Elizabeth Holmes claims Amanda Seyfried ‘played a character I created’ in ‘The Dropout’ – Hollywood Reporter

Elizabeth Holmes and Amanda Seyfried in The Dropout

Elizabeth Holmes said Amanda Seyfried doesn’t actually play her in The Dropout, but rather a “character” she created.

The disgraced CEO of Theranos, who was sentenced to more than 11 years in prison, became known for her looks and voice, which consisted of red lipstick, a black turtleneck, and a distinctive way of speaking – deep and hollow.

During a new interview with The New York Times, published online Sunday, Holmes revealed what the paper called her “new personality,” Liz Holmes, who is described as speaking in a soft, “unobtrusive voice” and blending into others inserts mothers.

Speaking to the Times about actresses impersonating her in projects such as Seyfried in the Hulu miniseries The Dropout or Jennifer Lawrence, who was set to play the CEO in Adam McKay’s Bad Blood before leaving the film, Holmes said, “You don’t play with me You play a character I created.”

Seyfried also won an Emmy Award for her role in the limited series.

Holmes, who founded Theranos at the age of 19, explained that she created the Distinguished Persona because “I believed that I could be that good at business and be taken seriously and not be taken as a little girl or a girl with no good technical ideas would . … Maybe people realized that’s not authentic because it wasn’t.”

In 2022, a federal judge sentenced Holmes to more than 11 years in prison for duping investors in the failed startup that promised to revolutionize blood testing but the technology never really worked.

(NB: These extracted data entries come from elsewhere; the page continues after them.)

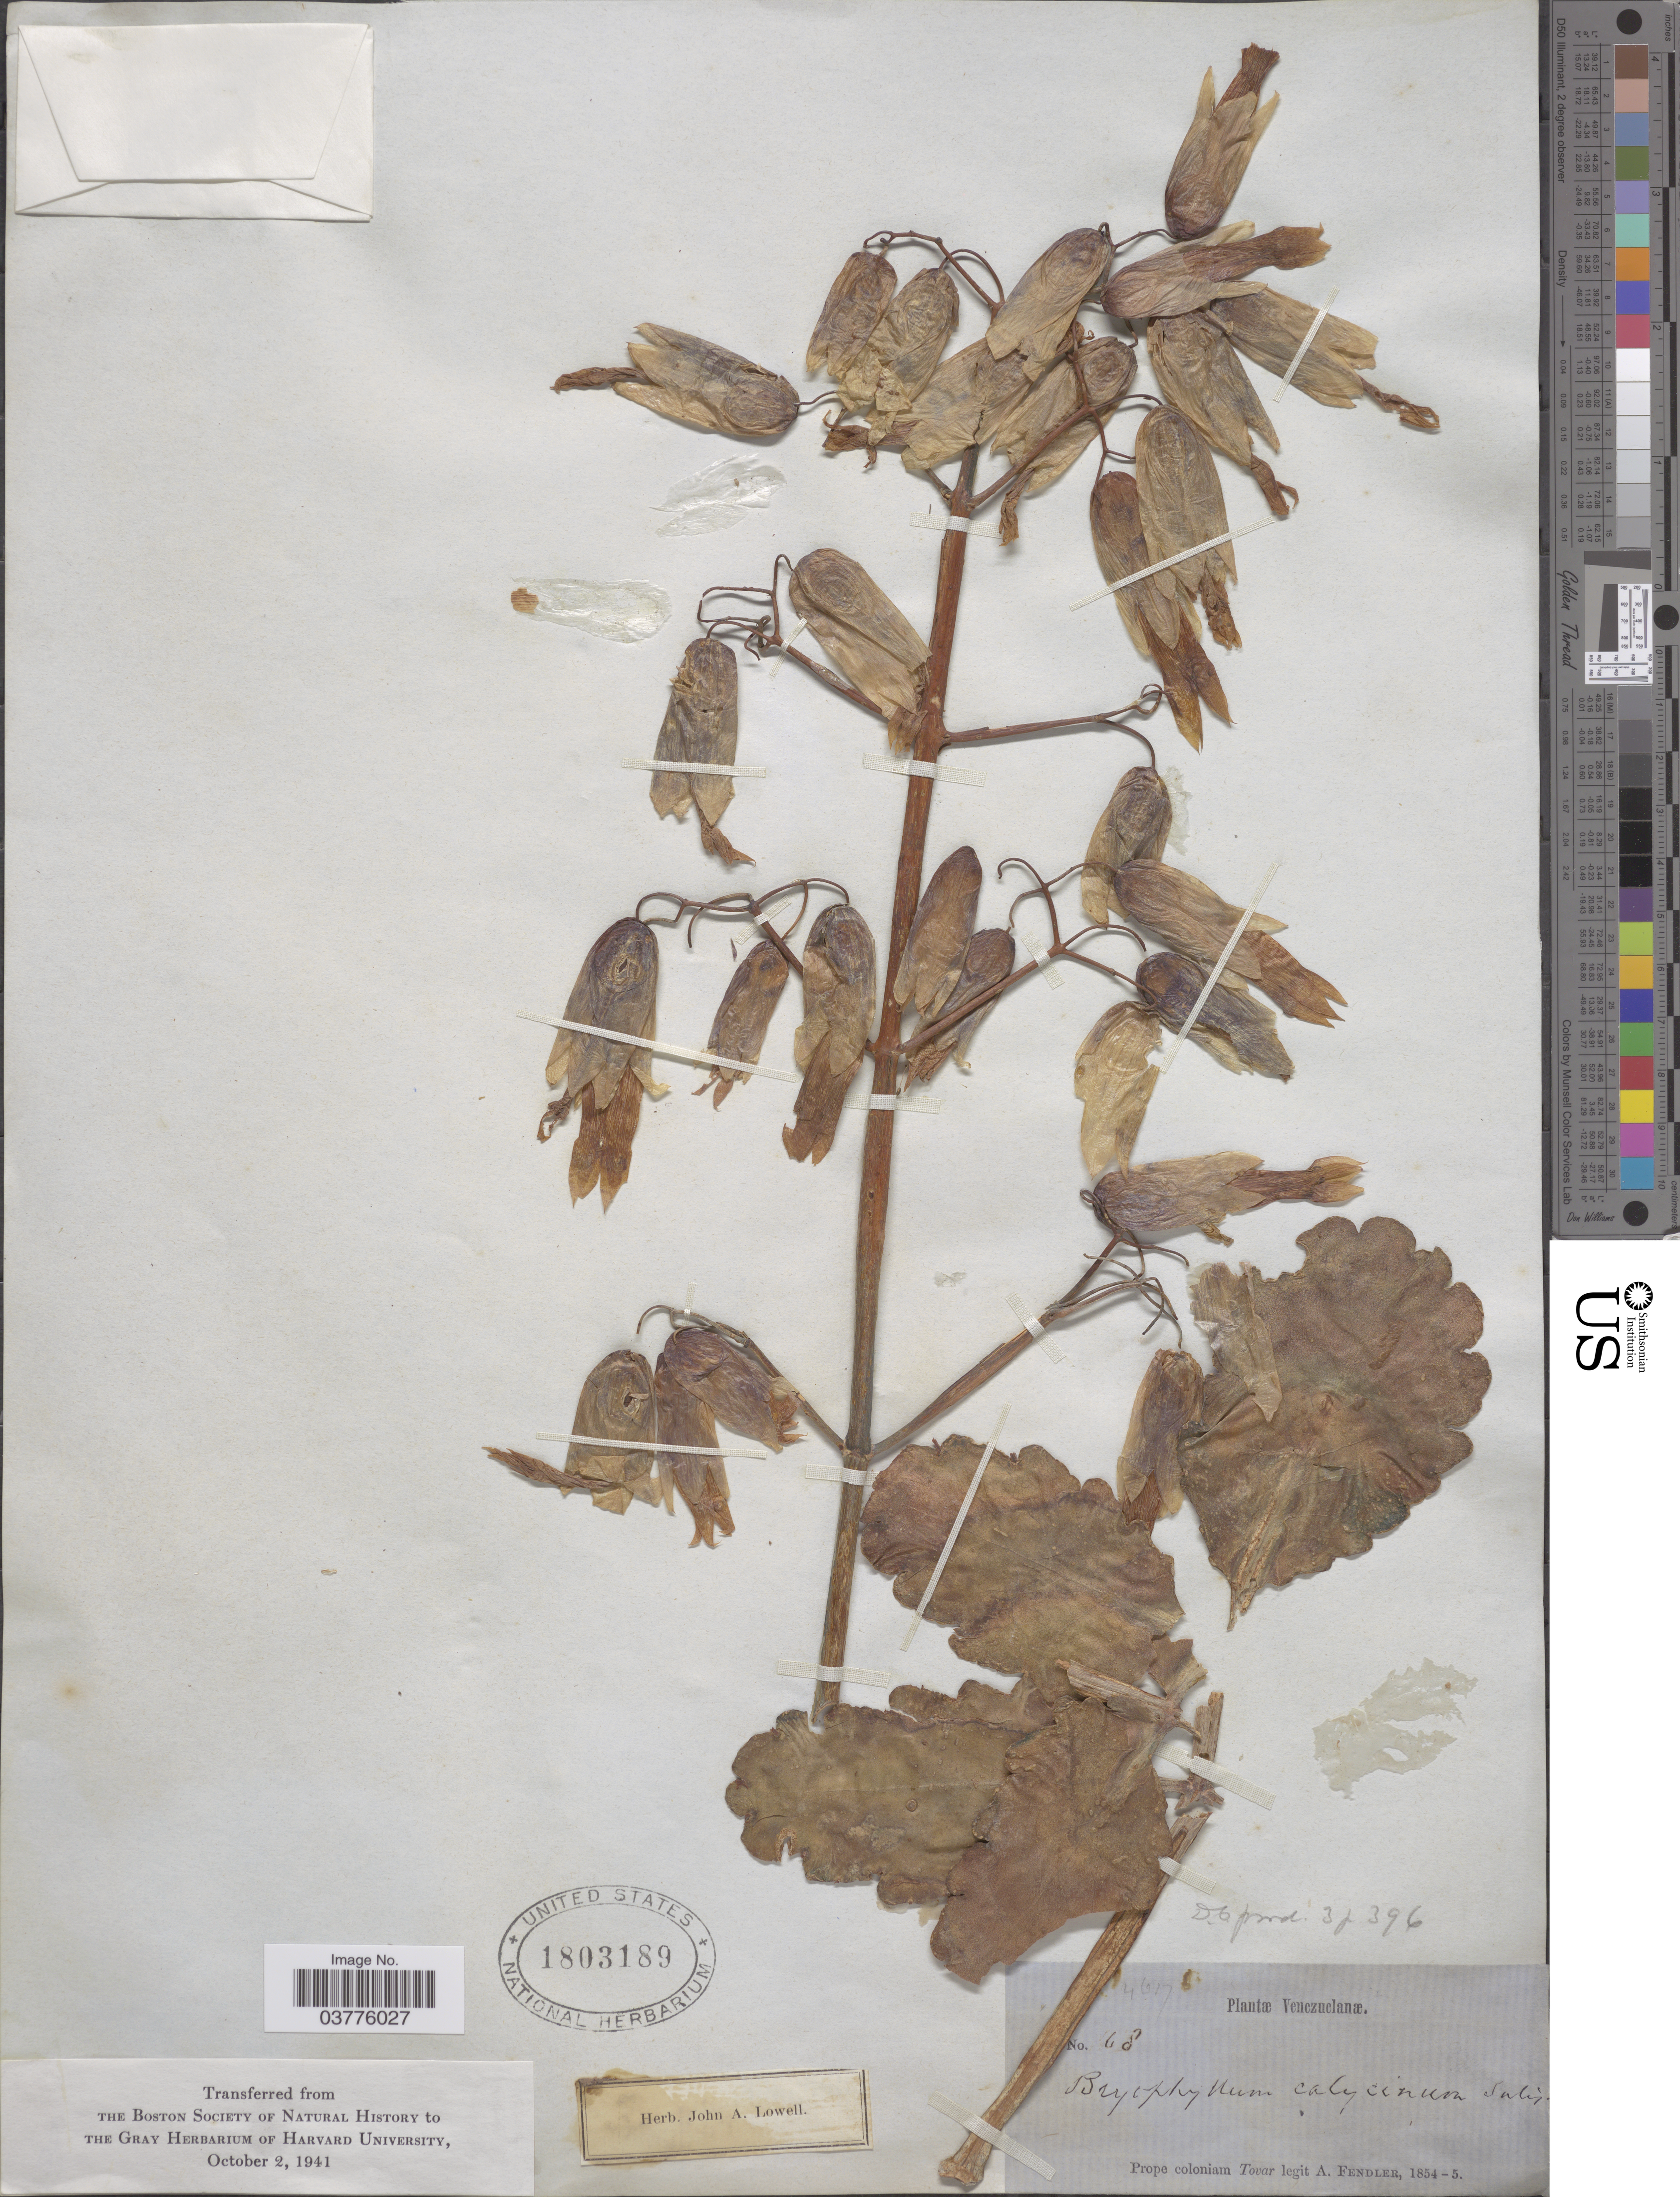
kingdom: Plantae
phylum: Tracheophyta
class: Magnoliopsida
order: Saxifragales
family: Crassulaceae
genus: Kalanchoe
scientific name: Kalanchoe pinnata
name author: (Lam.) Pers.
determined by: Strong, Mark T., (BOT), Smithsonian Institution - National Museum of Natural History (UNITED STATES)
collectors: A. Fendler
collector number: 68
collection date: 1854/1855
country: Venezuela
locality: Prope coloniam Tovar.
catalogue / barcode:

Throughout the company’s 15-year history, Holmes has been at the center of a program designed to tout Theranos’ blood-testing system as a healthcare breakthrough — a medical device that the company claimed could detect a variety of diseases and conditions with just a few drops Blood. The technology helped Theranos raise nearly $1 billion from investors, and Holmes became the world’s youngest self-made billionaire at the time with a fortune of $4.5 billion based on her 50 percent stake in Theranos.

But after the Wall Street Journal published an investigation into Theranos in 2015, questioning whether the technology really worked, everything fell apart, eventually leading to Holmes’ conviction.

The Associated Press contributed to this report.